⟨
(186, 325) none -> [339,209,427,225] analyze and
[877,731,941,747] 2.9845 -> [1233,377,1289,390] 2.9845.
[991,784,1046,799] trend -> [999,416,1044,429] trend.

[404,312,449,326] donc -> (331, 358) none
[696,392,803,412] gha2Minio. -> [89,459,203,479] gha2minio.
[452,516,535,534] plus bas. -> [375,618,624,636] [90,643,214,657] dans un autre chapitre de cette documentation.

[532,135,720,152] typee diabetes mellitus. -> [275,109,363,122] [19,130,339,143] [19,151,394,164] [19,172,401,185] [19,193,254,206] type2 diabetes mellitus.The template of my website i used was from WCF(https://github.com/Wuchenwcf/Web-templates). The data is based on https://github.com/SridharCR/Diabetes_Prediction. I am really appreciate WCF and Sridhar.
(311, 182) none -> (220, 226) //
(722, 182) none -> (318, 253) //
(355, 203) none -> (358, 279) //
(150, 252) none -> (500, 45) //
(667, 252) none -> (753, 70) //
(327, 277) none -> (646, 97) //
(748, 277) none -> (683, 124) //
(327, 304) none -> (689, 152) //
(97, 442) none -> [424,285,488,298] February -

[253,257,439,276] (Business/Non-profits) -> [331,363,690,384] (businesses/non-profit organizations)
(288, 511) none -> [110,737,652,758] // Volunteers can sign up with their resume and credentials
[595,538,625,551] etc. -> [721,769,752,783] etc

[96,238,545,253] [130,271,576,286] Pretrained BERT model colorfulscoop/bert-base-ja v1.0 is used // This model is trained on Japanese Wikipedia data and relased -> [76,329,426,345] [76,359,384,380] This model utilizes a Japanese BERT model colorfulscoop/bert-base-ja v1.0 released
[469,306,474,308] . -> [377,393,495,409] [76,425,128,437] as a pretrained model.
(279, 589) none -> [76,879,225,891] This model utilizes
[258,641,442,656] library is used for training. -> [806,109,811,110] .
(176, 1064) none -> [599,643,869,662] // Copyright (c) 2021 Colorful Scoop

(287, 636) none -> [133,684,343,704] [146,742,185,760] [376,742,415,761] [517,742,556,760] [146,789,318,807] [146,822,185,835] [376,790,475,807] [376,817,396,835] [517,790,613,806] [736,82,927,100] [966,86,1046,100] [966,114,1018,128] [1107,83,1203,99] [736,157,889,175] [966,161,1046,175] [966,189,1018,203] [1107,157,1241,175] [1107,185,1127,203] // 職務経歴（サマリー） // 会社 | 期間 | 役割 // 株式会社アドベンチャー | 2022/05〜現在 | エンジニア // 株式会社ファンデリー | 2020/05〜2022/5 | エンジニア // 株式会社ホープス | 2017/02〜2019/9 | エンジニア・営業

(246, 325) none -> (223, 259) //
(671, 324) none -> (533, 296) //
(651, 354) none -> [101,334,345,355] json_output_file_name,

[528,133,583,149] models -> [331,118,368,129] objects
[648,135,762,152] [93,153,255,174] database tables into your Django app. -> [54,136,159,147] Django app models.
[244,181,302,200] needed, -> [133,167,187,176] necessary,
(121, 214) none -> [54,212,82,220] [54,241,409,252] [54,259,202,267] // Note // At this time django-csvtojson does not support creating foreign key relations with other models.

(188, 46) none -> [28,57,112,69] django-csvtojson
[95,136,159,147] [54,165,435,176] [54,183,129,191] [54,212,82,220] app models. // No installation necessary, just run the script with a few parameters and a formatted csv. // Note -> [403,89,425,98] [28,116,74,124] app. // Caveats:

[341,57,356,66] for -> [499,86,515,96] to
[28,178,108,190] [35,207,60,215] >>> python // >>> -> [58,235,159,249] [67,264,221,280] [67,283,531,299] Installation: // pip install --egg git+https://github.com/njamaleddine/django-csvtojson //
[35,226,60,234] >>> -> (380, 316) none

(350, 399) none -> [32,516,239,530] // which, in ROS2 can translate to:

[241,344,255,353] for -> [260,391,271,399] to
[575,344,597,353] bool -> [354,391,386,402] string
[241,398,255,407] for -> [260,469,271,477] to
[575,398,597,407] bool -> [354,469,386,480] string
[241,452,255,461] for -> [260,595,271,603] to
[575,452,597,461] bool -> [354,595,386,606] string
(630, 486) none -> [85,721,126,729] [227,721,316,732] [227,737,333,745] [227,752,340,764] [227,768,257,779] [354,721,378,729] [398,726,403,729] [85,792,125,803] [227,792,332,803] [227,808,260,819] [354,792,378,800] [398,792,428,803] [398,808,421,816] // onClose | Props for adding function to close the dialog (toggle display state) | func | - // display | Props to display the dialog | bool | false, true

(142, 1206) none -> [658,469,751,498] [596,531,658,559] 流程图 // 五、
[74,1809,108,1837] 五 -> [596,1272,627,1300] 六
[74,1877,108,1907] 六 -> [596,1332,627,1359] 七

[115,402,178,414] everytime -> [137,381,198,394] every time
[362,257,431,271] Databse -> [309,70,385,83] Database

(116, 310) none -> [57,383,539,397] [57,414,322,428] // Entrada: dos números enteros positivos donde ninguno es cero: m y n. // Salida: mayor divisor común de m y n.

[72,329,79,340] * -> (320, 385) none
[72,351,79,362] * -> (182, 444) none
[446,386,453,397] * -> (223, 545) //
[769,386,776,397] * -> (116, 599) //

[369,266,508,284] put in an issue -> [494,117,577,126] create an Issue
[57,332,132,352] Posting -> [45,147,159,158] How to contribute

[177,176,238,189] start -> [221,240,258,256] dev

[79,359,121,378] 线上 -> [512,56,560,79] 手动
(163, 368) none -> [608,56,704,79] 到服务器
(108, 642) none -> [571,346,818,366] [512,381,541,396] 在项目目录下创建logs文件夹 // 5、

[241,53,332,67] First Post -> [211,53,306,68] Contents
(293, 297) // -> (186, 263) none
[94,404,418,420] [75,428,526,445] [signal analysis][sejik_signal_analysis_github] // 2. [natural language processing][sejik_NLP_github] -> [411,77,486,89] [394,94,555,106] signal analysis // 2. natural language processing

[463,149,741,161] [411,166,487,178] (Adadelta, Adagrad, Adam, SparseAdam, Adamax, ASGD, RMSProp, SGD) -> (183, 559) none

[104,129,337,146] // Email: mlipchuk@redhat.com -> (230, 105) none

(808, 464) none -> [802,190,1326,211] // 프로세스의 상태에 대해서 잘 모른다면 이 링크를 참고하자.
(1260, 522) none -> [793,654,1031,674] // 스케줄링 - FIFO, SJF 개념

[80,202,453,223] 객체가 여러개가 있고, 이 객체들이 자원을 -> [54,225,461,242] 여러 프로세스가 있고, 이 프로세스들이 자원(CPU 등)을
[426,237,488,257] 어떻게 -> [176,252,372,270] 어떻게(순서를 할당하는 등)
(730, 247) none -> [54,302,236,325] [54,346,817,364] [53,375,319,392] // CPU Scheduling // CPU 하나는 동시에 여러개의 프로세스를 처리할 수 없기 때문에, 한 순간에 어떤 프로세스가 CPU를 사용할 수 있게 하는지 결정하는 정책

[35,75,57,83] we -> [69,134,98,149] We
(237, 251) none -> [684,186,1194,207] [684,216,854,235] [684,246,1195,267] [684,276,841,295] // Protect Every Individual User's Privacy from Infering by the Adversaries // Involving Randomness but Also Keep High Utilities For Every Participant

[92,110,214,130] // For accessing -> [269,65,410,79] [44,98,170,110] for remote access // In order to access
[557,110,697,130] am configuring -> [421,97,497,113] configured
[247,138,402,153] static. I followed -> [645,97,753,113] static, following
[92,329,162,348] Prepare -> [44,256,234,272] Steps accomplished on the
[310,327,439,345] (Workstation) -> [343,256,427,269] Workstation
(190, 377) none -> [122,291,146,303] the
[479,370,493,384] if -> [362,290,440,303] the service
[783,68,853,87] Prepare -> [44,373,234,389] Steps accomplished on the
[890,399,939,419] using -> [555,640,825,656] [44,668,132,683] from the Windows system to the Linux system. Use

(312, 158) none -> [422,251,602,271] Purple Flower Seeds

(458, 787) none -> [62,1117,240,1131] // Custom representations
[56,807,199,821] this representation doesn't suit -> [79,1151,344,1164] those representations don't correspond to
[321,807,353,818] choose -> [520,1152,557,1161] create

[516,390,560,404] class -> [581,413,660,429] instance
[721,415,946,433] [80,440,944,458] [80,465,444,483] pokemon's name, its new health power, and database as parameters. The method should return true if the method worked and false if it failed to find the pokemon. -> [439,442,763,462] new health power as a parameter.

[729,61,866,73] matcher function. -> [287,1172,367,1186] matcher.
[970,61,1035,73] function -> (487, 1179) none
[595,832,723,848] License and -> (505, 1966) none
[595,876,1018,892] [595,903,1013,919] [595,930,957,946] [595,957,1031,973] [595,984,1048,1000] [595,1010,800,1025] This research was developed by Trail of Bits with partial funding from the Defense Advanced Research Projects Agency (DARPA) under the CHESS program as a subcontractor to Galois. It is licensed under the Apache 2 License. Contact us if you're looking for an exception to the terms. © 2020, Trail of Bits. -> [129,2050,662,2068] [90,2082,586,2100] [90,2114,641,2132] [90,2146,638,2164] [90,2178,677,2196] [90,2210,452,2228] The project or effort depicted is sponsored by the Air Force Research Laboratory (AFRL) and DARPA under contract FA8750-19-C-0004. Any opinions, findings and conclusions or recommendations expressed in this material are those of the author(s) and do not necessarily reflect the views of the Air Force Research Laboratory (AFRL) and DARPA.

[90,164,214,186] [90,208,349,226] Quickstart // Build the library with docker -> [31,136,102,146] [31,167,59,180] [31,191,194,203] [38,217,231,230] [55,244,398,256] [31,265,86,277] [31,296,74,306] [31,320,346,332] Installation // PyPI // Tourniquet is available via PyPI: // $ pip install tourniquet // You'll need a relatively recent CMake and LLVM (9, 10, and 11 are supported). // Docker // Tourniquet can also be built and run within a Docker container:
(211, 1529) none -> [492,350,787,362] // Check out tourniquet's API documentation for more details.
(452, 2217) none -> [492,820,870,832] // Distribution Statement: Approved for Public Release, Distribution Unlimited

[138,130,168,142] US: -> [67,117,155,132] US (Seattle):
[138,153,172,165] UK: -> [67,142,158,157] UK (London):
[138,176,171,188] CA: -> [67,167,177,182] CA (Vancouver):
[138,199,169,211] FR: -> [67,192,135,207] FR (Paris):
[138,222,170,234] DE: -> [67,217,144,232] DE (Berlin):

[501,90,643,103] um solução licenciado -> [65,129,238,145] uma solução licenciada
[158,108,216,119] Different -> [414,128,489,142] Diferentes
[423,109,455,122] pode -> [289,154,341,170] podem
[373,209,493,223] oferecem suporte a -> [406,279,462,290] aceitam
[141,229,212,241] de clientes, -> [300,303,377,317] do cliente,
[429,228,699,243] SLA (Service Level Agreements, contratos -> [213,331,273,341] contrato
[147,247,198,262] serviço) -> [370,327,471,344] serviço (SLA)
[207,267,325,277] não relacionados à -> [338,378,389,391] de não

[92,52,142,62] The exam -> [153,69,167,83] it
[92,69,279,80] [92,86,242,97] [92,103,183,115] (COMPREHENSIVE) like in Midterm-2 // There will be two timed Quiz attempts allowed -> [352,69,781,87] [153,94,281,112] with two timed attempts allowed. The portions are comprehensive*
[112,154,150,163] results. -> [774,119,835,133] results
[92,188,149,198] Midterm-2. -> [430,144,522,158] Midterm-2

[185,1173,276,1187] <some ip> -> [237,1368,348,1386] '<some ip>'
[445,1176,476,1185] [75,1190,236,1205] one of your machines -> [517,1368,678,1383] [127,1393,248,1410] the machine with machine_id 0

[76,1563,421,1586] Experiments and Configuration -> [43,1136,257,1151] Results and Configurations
⟩
WHAT TO DO: Everything above from the line containing "(748, 277) none -> (683, 124) //" through the line containing "[595,538,625,551] etc. ->" must be copied exactly. Nothing outside that range belongs in the answer.

FINISHED TASK:
(748, 277) none -> (683, 124) //
(327, 304) none -> (689, 152) //
(97, 442) none -> [424,285,488,298] February -

[253,257,439,276] (Business/Non-profits) -> [331,363,690,384] (businesses/non-profit organizations)
(288, 511) none -> [110,737,652,758] // Volunteers can sign up with their resume and credentials
[595,538,625,551] etc. -> [721,769,752,783] etc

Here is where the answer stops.